New article on historical color photography and multimodal ML published in Visual Studies
I’m happy to announce that my new article - ‘Revisiting the Kahn collection: multimodal artificial intelligence and visual patterns of presence and absence in the Archives de la Planète, 1909–1931’ - was published in Visual Studies.
Please read the abstract (or the article of course) for more information. I’ve included some of the figures of the article, which highlight the most important conclusions.
Abstract Financed by the French banker Albert Kahn, the Archives of the Planet is one of the most important collections of early photography. Produced between 1909 and 1931, its 72,000 autochromes show a world we are accustomed to seeing in black and white, captured in colour. While Kahn focused on volume, scholars have mostly studied the collection by close reading a small number of pictures. In contrast, this article applies a distant viewing methodology – a combination of data analysis and multimodal AI – to examine, compare, and analyse all the thousands of pictures in the Archives of the Planet. Using spatial metadata, it reveals that the world represented by the collection is significantly smaller than previously assumed: only 22 countries appear more than 100 times in the archive. Applying multimodal AI reveals that a large proportion of the archive (∼25%) consists of the same or extremely similar images. Challenging previous claims about the collection’s heterogeneity, algorithmic clustering of the images demonstrates that Kahn’s photographers captured similar scenes, adhering closely to the scientific principles of the project. On a general level, the article demonstrates that a distant viewing methodology can help find patterns of presence as well as patterns of absence: the silent parts of the archive.

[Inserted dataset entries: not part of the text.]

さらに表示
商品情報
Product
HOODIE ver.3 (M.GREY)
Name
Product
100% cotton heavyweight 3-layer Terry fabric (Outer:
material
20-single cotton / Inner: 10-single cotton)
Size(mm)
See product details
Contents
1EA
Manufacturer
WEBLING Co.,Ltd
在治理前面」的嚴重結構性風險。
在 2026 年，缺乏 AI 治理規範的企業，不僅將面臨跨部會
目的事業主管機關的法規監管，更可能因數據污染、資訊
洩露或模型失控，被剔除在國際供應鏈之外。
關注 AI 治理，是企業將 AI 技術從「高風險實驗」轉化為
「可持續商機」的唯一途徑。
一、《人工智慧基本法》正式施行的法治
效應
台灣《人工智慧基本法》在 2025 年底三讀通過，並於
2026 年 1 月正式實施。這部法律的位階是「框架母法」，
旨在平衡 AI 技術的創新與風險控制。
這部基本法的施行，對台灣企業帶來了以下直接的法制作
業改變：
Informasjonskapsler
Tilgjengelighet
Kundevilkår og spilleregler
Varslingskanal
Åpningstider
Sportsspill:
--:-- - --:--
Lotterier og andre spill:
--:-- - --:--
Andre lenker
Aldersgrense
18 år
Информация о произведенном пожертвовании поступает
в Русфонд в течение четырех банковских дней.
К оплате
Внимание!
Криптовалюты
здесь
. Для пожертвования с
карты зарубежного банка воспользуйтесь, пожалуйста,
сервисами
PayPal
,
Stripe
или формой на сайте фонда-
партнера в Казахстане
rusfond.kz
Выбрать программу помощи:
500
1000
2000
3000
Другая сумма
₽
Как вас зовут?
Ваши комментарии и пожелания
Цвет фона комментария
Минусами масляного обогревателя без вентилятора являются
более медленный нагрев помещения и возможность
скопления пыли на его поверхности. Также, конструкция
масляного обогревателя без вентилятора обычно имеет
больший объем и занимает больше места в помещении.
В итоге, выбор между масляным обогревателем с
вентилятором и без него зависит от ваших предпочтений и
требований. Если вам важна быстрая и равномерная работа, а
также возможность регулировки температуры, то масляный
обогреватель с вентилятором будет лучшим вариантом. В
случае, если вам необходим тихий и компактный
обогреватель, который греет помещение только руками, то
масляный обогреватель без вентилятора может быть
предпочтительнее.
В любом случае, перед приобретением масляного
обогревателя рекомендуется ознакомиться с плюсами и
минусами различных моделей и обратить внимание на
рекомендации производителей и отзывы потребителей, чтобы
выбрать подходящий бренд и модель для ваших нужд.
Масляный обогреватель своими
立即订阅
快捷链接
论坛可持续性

In the first part of the article, I use spatial metadata to examine where the 72,000 autochromes were taken. I argue that this helps us understand which “world” the Kahn collection shows: what parts of the globe become visible and which parts stay hidden.
Figure 3 plots the autochromes of the collection on a map of France. The line in the north of France highlights the importance of several photographic missions that were meant to capture the destruction of the First World War. We might argue that these thousands of pictures do not adhere to the overall goals of the project.

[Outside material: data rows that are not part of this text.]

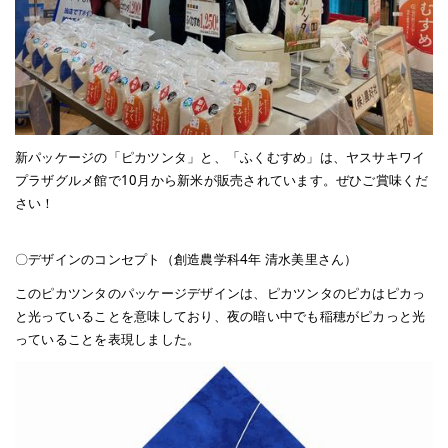
新パッケージの「ピカツンタ」と、「ふくむすめ」は、ヤスサキワイ
プラザグルメ館で10月から新米が販売されています。ぜひご賞味くだ
さい！
〇デザインのコンセプト（創造農学科4年 清水美里さん）
このピカツンタのパッケージデザインは、ピカツンタのピカはピカっ
と光っていることを意味しており、夜の暗い中でも稲穂がピカっと光
っていることを表現しました。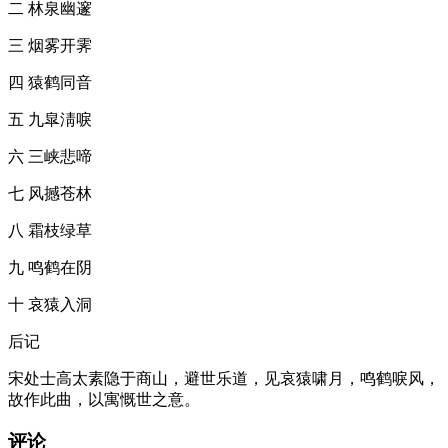
二 林泉幽邃
三 烟雾开霁
四 猿鹤同音
五 九皐淸唳
六 三峡悲啼
七 风撼苍林
八 霜枝绿草
九 鸣鹤在阴
十 哀猿入洞
后记
宋处士高太素隐于商山，避世乐道，见哀猿啸月，鸣鹤唳风，
故作此曲，以寓慨世之意。
评论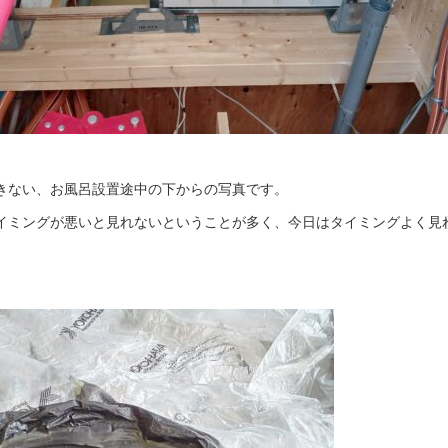
きない、お風呂設置途中の下からの写真です。
イミングが悪いと見れないということが多く、今日はタイミングよく見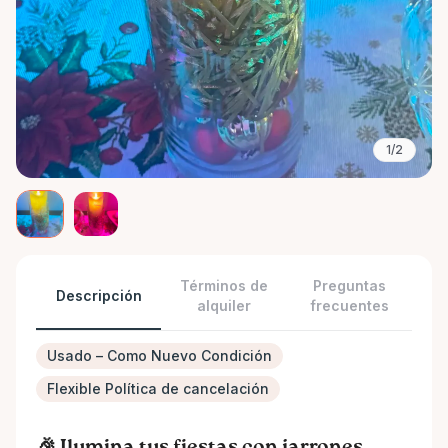
1/2
Términos de
Preguntas
Descripción
alquiler
frecuentes
Usado – Como Nuevo Condición
Flexible Política de cancelación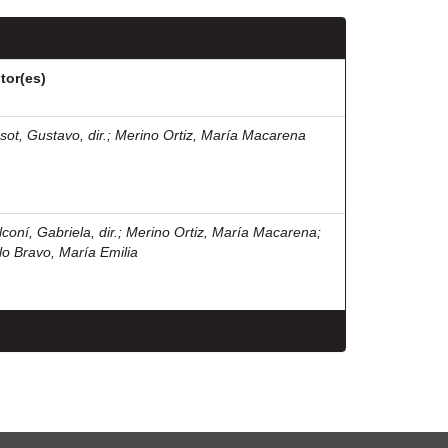
tor(es)
sot, Gustavo, dir.
;
Merino Ortiz, María Macarena
coní, Gabriela, dir.
;
Merino Ortiz, María Macarena
;
lo Bravo, María Emilia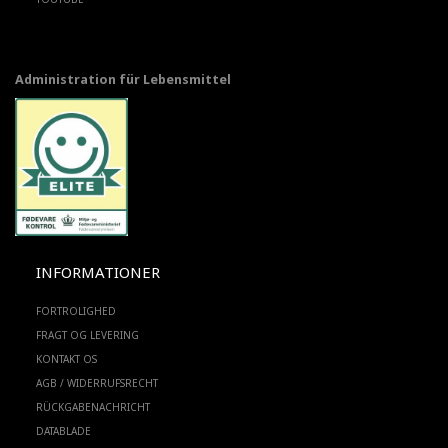
Administration für Lebensmittel
INFORMATIONER
FORTROLIGHED
FRAGT OG LEVERING
KONTAKT OS
AGB / WIDERRUFSRECHT
RÜCKGABENACHRICHT
DATABLADE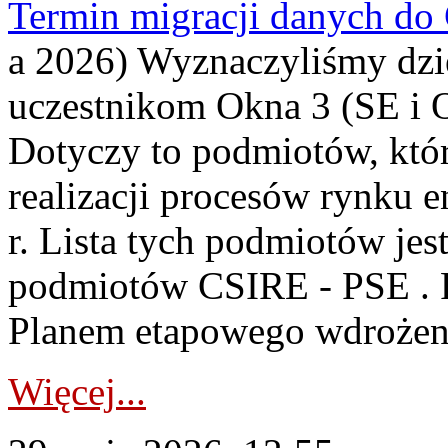
Termin migracji danych do
a 2026) Wyznaczyliśmy dzie
uczestnikom Okna 3 (SE i 
Dotyczy to podmiotów, któr
realizacji procesów rynku 
r. Lista tych podmiotów jest
podmiotów CSIRE - PSE . 
Planem etapowego wdrożen
Więcej...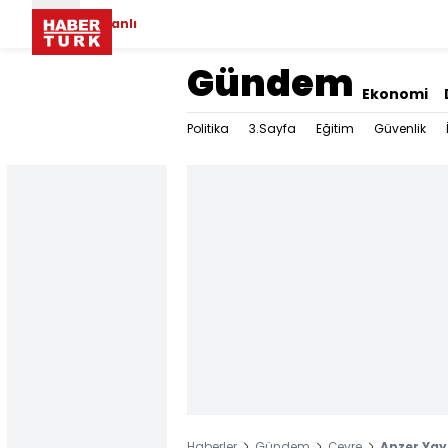
Canlı
Gündem
Ekonomi
Politika
3.Sayfa
Eğitim
Güvenlik
Haberler
Gündem
Çevre
Anzer Yayl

Figure 4 plots the autochromes of the collection on a map of the world. The article describes how this visualization highlights the survivorship bias of historical collections: we often solely base our findings on surviving data and ignore the silent parts of the historical archive.

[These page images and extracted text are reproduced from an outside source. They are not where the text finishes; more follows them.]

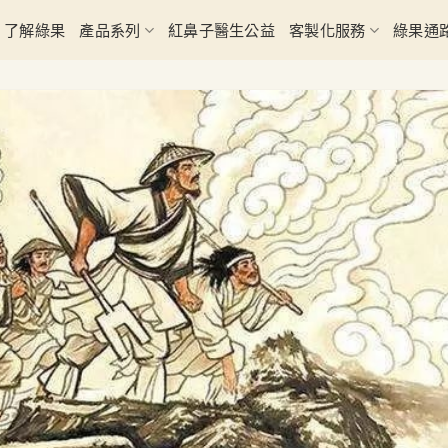
了解綠果
產品系列
紅鼻子醫生公益
客製化服務
綠果通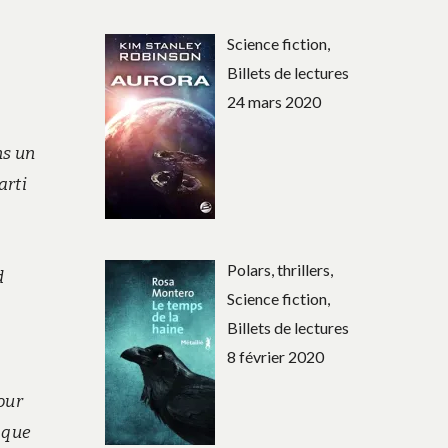
Science fiction,
Billets de lectures
24 mars 2020
ns un
arti
Polars, thrillers,
d
Science fiction,
Billets de lectures
8 février 2020
Pour
 que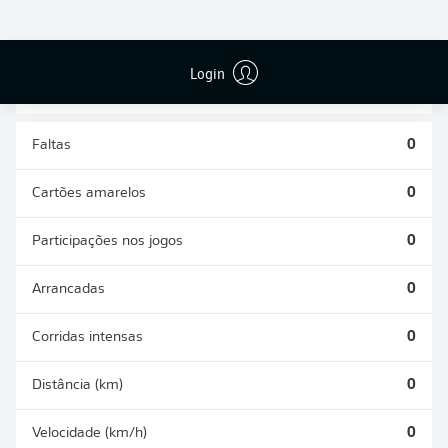
DESARMES
DISPUTAS
REALIZADOS
ÁREAS GANHAS
0
0
Login
Faltas
0
Cartões amarelos
0
Participações nos jogos
0
Arrancadas
0
Corridas intensas
0
Distância (km)
0
Velocidade (km/h)
0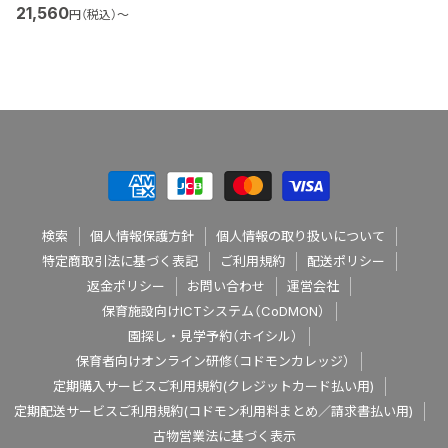
21,560
円（税込）
〜
検索
個人情報保護方針
個人情報の取り扱いについて
特定商取引法に基づく表記
ご利用規約
配送ポリシー
返金ポリシー
お問い合わせ
運営会社
保育施設向けICTシステム（CoDMON）
園探し・見学予約（ホイシル）
保育者向けオンライン研修（コドモンカレッジ）
定期購入サービスご利用規約(クレジットカード払い用)
定期配送サービスご利用規約(コドモン利用料まとめ／請求書払い用)
古物営業法に基づく表示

The second part of the article shows how we can use multimodal machine learning to cluster the autochromes based on visual similarity. Each point in Figure 6 represents an individual photograph, and these are color-coded into twelve distinct clusters as indicated by the legend.
Figure 7 displays the 6 autochromes nearest to the 12 cluster centroids: the mean (average) position of all the pictures in a specific cluster. As mentioned in the methodology, the clusters are mathematically coherent, which does not necessarily mean that they reveal relevant or meaningful visual patterns for humans. However, inspecting the 12 clusters makes clear that all of them display a form of visual coherence. Based on the images in Figure 7, we can describe the 12 clusters as being focused on: Western cities, Mountains and hills, Ruins, Persons, Japanese built environment, Towns, Empty plains, Desert built environment, Architectural details (inside), Plains built environment, Hills and rivers built environment, and Trees and vegetation.